Reassure the child that they did nothing wrong. It takes a lot for a child to come forward about abuse. Reassure him or her that what is said is taken seriously and that it is not the child's fault.
Safety comes first. If you feel that your safety or the safety of the child would be threatened if intervening, contact the Family Advocacy Program or security forces.
Some factors that help mitigate the possibility of abuse include:
Learn what is age appropriate and what is not. Having realistic expectations of what children can handle at certain ages will help avoid frustration and anger at normal child behavior. For example, newborns are not going to sleep through the night without a peep and toddlers are not going to be able to sit quietly for extended periods of time.
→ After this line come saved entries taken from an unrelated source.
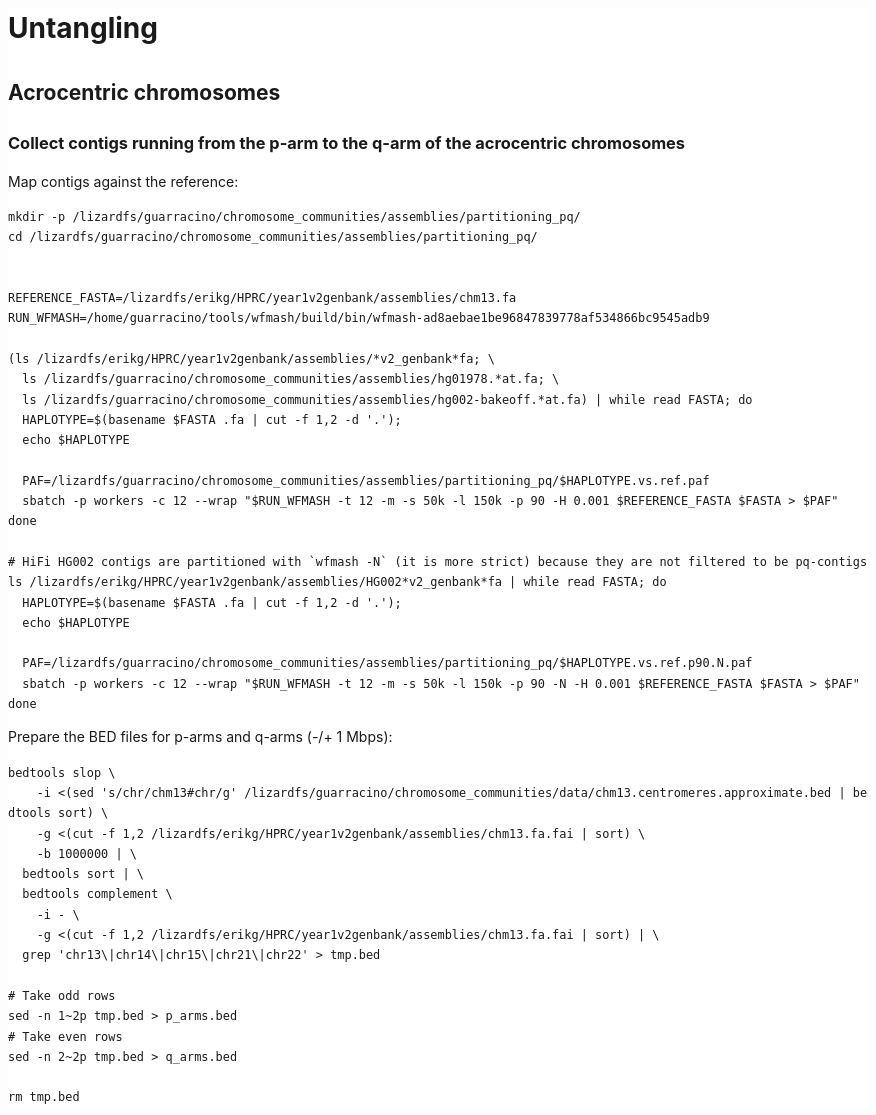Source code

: # Untangling

## Acrocentric chromosomes

### Collect contigs running from the p-arm to the q-arm of the acrocentric chromosomes

Map contigs against the reference:

```shell
mkdir -p /lizardfs/guarracino/chromosome_communities/assemblies/partitioning_pq/
cd /lizardfs/guarracino/chromosome_communities/assemblies/partitioning_pq/


REFERENCE_FASTA=/lizardfs/erikg/HPRC/year1v2genbank/assemblies/chm13.fa
RUN_WFMASH=/home/guarracino/tools/wfmash/build/bin/wfmash-ad8aebae1be96847839778af534866bc9545adb9

(ls /lizardfs/erikg/HPRC/year1v2genbank/assemblies/*v2_genbank*fa; \
  ls /lizardfs/guarracino/chromosome_communities/assemblies/hg01978.*at.fa; \
  ls /lizardfs/guarracino/chromosome_communities/assemblies/hg002-bakeoff.*at.fa) | while read FASTA; do
  HAPLOTYPE=$(basename $FASTA .fa | cut -f 1,2 -d '.');
  echo $HAPLOTYPE
  
  PAF=/lizardfs/guarracino/chromosome_communities/assemblies/partitioning_pq/$HAPLOTYPE.vs.ref.paf
  sbatch -p workers -c 12 --wrap "$RUN_WFMASH -t 12 -m -s 50k -l 150k -p 90 -H 0.001 $REFERENCE_FASTA $FASTA > $PAF"
done

# HiFi HG002 contigs are partitioned with `wfmash -N` (it is more strict) because they are not filtered to be pq-contigs
ls /lizardfs/erikg/HPRC/year1v2genbank/assemblies/HG002*v2_genbank*fa | while read FASTA; do
  HAPLOTYPE=$(basename $FASTA .fa | cut -f 1,2 -d '.');
  echo $HAPLOTYPE
  
  PAF=/lizardfs/guarracino/chromosome_communities/assemblies/partitioning_pq/$HAPLOTYPE.vs.ref.p90.N.paf
  sbatch -p workers -c 12 --wrap "$RUN_WFMASH -t 12 -m -s 50k -l 150k -p 90 -N -H 0.001 $REFERENCE_FASTA $FASTA > $PAF"
done
```


Prepare the BED files for p-arms and q-arms (-/+ 1 Mbps):

```shell
bedtools slop \
    -i <(sed 's/chr/chm13#chr/g' /lizardfs/guarracino/chromosome_communities/data/chm13.centromeres.approximate.bed | bedtools sort) \
    -g <(cut -f 1,2 /lizardfs/erikg/HPRC/year1v2genbank/assemblies/chm13.fa.fai | sort) \
    -b 1000000 | \
  bedtools sort | \
  bedtools complement \
    -i - \
    -g <(cut -f 1,2 /lizardfs/erikg/HPRC/year1v2genbank/assemblies/chm13.fa.fai | sort) | \
  grep 'chr13\|chr14\|chr15\|chr21\|chr22' > tmp.bed
  
# Take odd rows
sed -n 1~2p tmp.bed > p_arms.bed
# Take even rows
sed -n 2~2p tmp.bed > q_arms.bed

rm tmp.bed
```
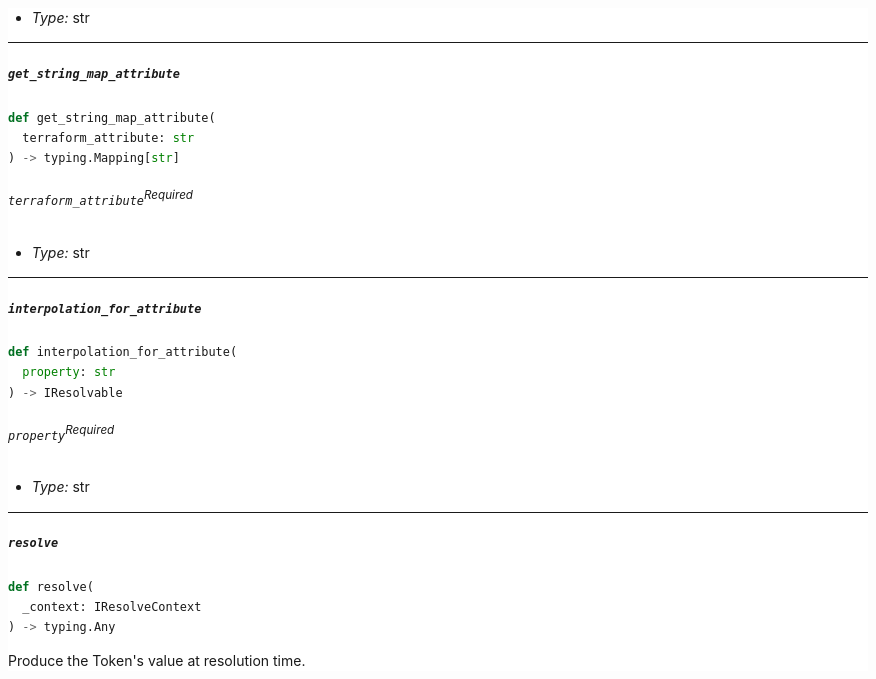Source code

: - *Type:* str

---

##### `get_string_map_attribute` <a name="get_string_map_attribute" id="@cdktf/provider-datadog.dataDatadogIncidentNotificationRule.DataDatadogIncidentNotificationRuleConditionsOutputReference.getStringMapAttribute"></a>

```python
def get_string_map_attribute(
  terraform_attribute: str
) -> typing.Mapping[str]
```

###### `terraform_attribute`<sup>Required</sup> <a name="terraform_attribute" id="@cdktf/provider-datadog.dataDatadogIncidentNotificationRule.DataDatadogIncidentNotificationRuleConditionsOutputReference.getStringMapAttribute.parameter.terraformAttribute"></a>

- *Type:* str

---

##### `interpolation_for_attribute` <a name="interpolation_for_attribute" id="@cdktf/provider-datadog.dataDatadogIncidentNotificationRule.DataDatadogIncidentNotificationRuleConditionsOutputReference.interpolationForAttribute"></a>

```python
def interpolation_for_attribute(
  property: str
) -> IResolvable
```

###### `property`<sup>Required</sup> <a name="property" id="@cdktf/provider-datadog.dataDatadogIncidentNotificationRule.DataDatadogIncidentNotificationRuleConditionsOutputReference.interpolationForAttribute.parameter.property"></a>

- *Type:* str

---

##### `resolve` <a name="resolve" id="@cdktf/provider-datadog.dataDatadogIncidentNotificationRule.DataDatadogIncidentNotificationRuleConditionsOutputReference.resolve"></a>

```python
def resolve(
  _context: IResolveContext
) -> typing.Any
```

Produce the Token's value at resolution time.
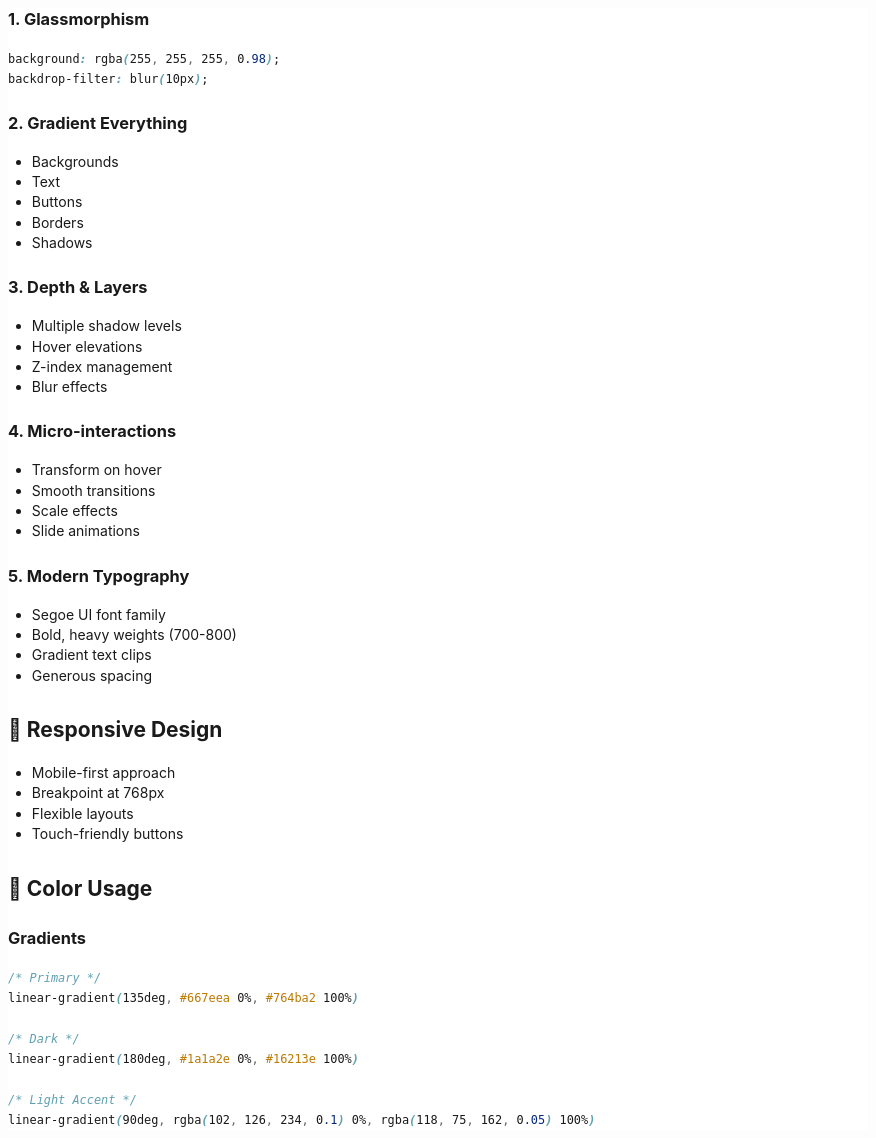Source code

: ### 1. **Glassmorphism**
```css
background: rgba(255, 255, 255, 0.98);
backdrop-filter: blur(10px);
```

### 2. **Gradient Everything**
- Backgrounds
- Text
- Buttons
- Borders
- Shadows

### 3. **Depth & Layers**
- Multiple shadow levels
- Hover elevations
- Z-index management
- Blur effects

### 4. **Micro-interactions**
- Transform on hover
- Smooth transitions
- Scale effects
- Slide animations

### 5. **Modern Typography**
- Segoe UI font family
- Bold, heavy weights (700-800)
- Gradient text clips
- Generous spacing

## 📱 Responsive Design
- Mobile-first approach
- Breakpoint at 768px
- Flexible layouts
- Touch-friendly buttons

## 🎨 Color Usage

### Gradients
```css
/* Primary */
linear-gradient(135deg, #667eea 0%, #764ba2 100%)

/* Dark */
linear-gradient(180deg, #1a1a2e 0%, #16213e 100%)

/* Light Accent */
linear-gradient(90deg, rgba(102, 126, 234, 0.1) 0%, rgba(118, 75, 162, 0.05) 100%)
```
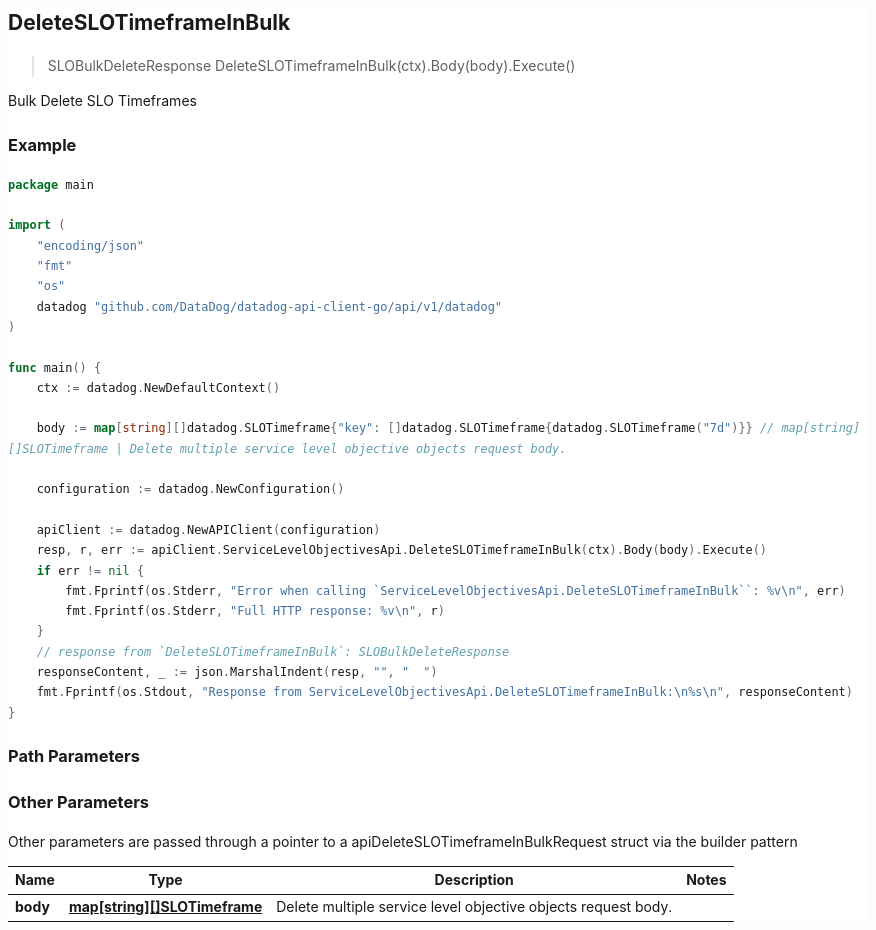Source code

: 
## DeleteSLOTimeframeInBulk

> SLOBulkDeleteResponse DeleteSLOTimeframeInBulk(ctx).Body(body).Execute()

Bulk Delete SLO Timeframes



### Example

```go
package main

import (
    "encoding/json"
    "fmt"
    "os"
    datadog "github.com/DataDog/datadog-api-client-go/api/v1/datadog"
)

func main() {
    ctx := datadog.NewDefaultContext()

    body := map[string][]datadog.SLOTimeframe{"key": []datadog.SLOTimeframe{datadog.SLOTimeframe("7d")}} // map[string][]SLOTimeframe | Delete multiple service level objective objects request body.

    configuration := datadog.NewConfiguration()

    apiClient := datadog.NewAPIClient(configuration)
    resp, r, err := apiClient.ServiceLevelObjectivesApi.DeleteSLOTimeframeInBulk(ctx).Body(body).Execute()
    if err != nil {
        fmt.Fprintf(os.Stderr, "Error when calling `ServiceLevelObjectivesApi.DeleteSLOTimeframeInBulk``: %v\n", err)
        fmt.Fprintf(os.Stderr, "Full HTTP response: %v\n", r)
    }
    // response from `DeleteSLOTimeframeInBulk`: SLOBulkDeleteResponse
    responseContent, _ := json.MarshalIndent(resp, "", "  ")
    fmt.Fprintf(os.Stdout, "Response from ServiceLevelObjectivesApi.DeleteSLOTimeframeInBulk:\n%s\n", responseContent)
}
```

### Path Parameters



### Other Parameters

Other parameters are passed through a pointer to a apiDeleteSLOTimeframeInBulkRequest struct via the builder pattern


Name | Type | Description  | Notes
------------- | ------------- | ------------- | -------------
 **body** | [**map[string][]SLOTimeframe**](array.md) | Delete multiple service level objective objects request body. | 
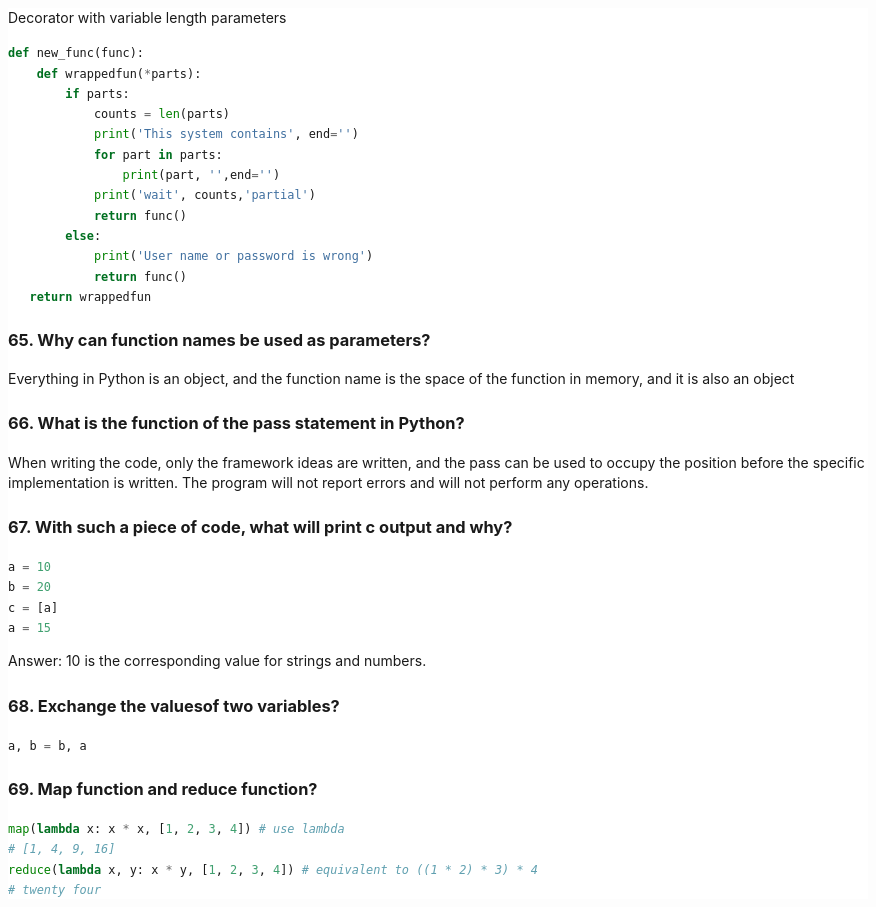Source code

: Decorator with variable length parameters

```python
def new_func(func):
    def wrappedfun(*parts):
        if parts:
            counts = len(parts)
            print('This system contains', end='')
            for part in parts:
                print(part, '',end='')
            print('wait', counts,'partial')
            return func()
        else:
            print('User name or password is wrong')
            return func()
   return wrappedfun

```

### 65. Why can function names be used as parameters?

Everything in Python is an object, and the function name is the space of the function in memory, and it is also an object

### 66. What is the function of the pass statement in Python?

When writing the code, only the framework ideas are written, and the pass can be used to occupy the position before the specific implementation is written. The program will not report errors and will not perform any operations.

### 67. With such a piece of code, what will print c output and why?

```python
a = 10
b = 20
c = [a]
a = 15
```

Answer: 10 is the corresponding value for strings and numbers.



### 68. Exchange the values ​​of two variables?

```python
a, b = b, a
```



### 69. Map function and reduce function?

```python
map(lambda x: x * x, [1, 2, 3, 4]) # use lambda
# [1, 4, 9, 16]
reduce(lambda x, y: x * y, [1, 2, 3, 4]) # equivalent to ((1 * 2) * 3) * 4
# twenty four
```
Develop new parenting skills. Learning to control emotions is critical. Start by learning appropriate discipline techniques and how to set clear boundaries for children.
Parenting classes, books and seminars are a way to get this information. One can also turn to other parents for tips and advice.
Take care of yourself. People who are not getting enough rest and support or feeling overwhelmed are much more likely to succumb to anger. Sleep deprivation, common in parents of young children, adds to moodiness and irritability.
Learn how to can get emotions under control. The first step to getting emotions under control is realizing that they are there. For those that were abused as a child, they may have an especially difficult time getting in touch with a range of emotions. They may have had to deny or repress them as a child, and now they spill out without control.
For additional information about these issues visit: helpguide.org/mental/child_abuse_physical_emotional_sexual_neglect.htm.
For a step by step process on how to develop emotional intelligence, visit: www.helpguide.org/mental/eq5_raising_emotional_intelligence.htm.
FAP has abuse prevention services, as well. Family Advocacy Strengths Training (FAST) and New Parent Support Program (NPSP) are only a call away. FAST offers marital, family and individual therapy. NPSP offers parents the opportunity to understand age appropriate developmental expectations of children and alternative discipline strategies. For further information, contact FAP at 781-377-4791.
Child Abuse Prevention Month Outreach:
April 13-15: Silent Witness project will be displayed around base.
April 22: Parents Appreciation Day at CDC - FAP, CDC and Chapel will be hosting a Parent Appreciation Day. The event will be held during the drop off and pick up hours. Food, beverages and parenting materials will be provided.
April 29: FAP will join the Alcohol and Drug Prevention Treatment Program (ADAPT) to present information concerning substance abuse and child abuse prevention.
April 30: FAP will participate in the Walk n Talk event at Castle Park.